Shortcuts in Binary ANDing
Remember that I said ANDing is supposed to save you time when working with IP addressing and subnetting? Well, there are shortcuts when you AND two numbers together:
An octet of all 1s in the subnet mask results in the answer being the same octet as in the IP address.
An octet of all 0s in the subnet mask results in the answer being all 0s in that octet.
Question 4
To what network does 172.16.100.45 belong, if its subnet mask is 255.255.255.0?
Answer
172.16.100.0
Proof
Step 1. Convert both the IP address and the subnet mask to binary:
172.16.100.45 = 10101100.00010000.01100100.00101101 255.255.255.0 = 11111111.11111111.11111111.00000000
Step 2. Perform the AND operation to each pair of bits—1 bit from the address ANDed to the corresponding bit in the subnet mask. Refer to the truth table for the possible outcomes.

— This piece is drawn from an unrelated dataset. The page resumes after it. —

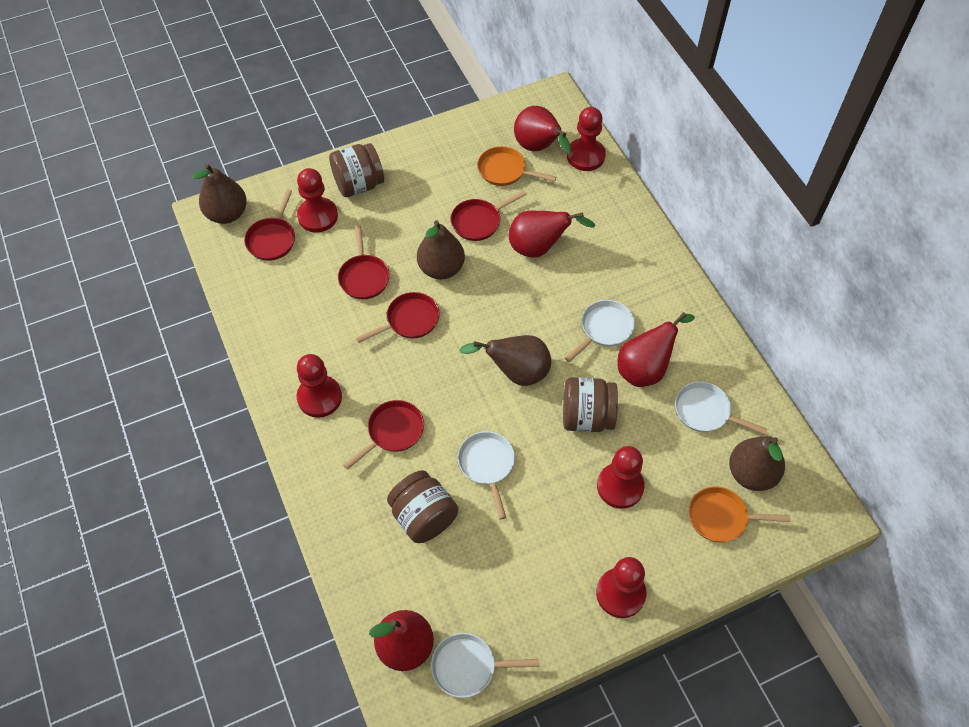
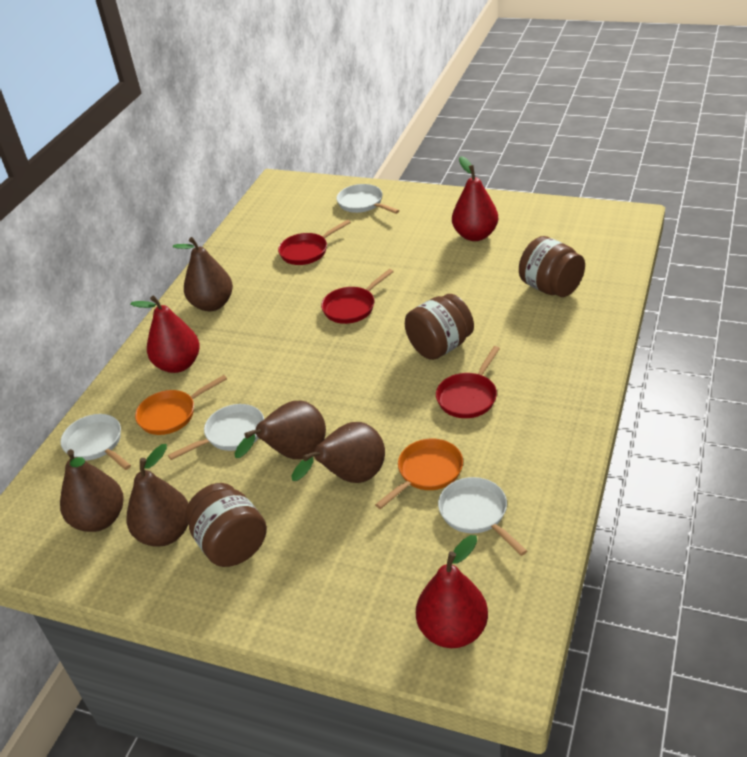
brown pear: [192,163,247,224] [417,220,465,279] [459,335,551,386] [729,436,785,491] = 4 -> [60,449,124,532] [126,444,189,547] [173,237,233,311] [235,401,326,459] [292,422,385,483] = 5
red pan: [244,190,295,261] [338,225,390,299] [343,400,424,470] [356,292,440,343] [450,190,527,241] = 5 -> [278,220,351,265] [321,269,394,324] [436,346,500,418] = 3
red pawn: [297,168,338,232] [297,354,342,418] [567,107,606,171] [596,557,646,618] [597,446,645,509] = 5 -> none = 0
red pear: [369,610,434,671] [508,211,596,258] [514,106,571,154] [618,312,695,387] = 4 -> [130,295,200,373] [416,535,488,648] [452,156,498,241] = 3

172.16.100.45 = 10101100.00010000.01100100.00101101
255.255.255.0 = 11111111.11111111.11111111.00000000
10101100.00010000.01100100.00000000
= 172.16.100.0Notice that the first three octets have the same pattern both before and after they were ANDed. Therefore, any octet ANDed to a subnet mask pattern of 255 is itself! Notice that the last octet is all 0s after ANDing. But according to the truth table, anything ANDed to a 0 is a 0. Therefore, any octet ANDed to a subnet mask pattern of 0 is 0! You should only have to convert those parts of an IP address and subnet mask to binary if the mask is not 255 or 0.
Question 5
To what network does 68.43.100.18 belong if its subnet mask is 255.255.255.0?
Answer
68.43.100.0 (There is no need to convert here. The mask is either 255s or 0s.)
Question 6
To what network does 131.186.227.43 belong if its subnet mask is 255.255.240.0?
Answer
Based on the two shortcut rules, the answer should be
131.186.???.0
So now you only need to convert one octet to binary for the ANDing process:
227 = 11100011
240 = 11110000
11100000 = 224
Therefore, the answer is 131.186.224.0.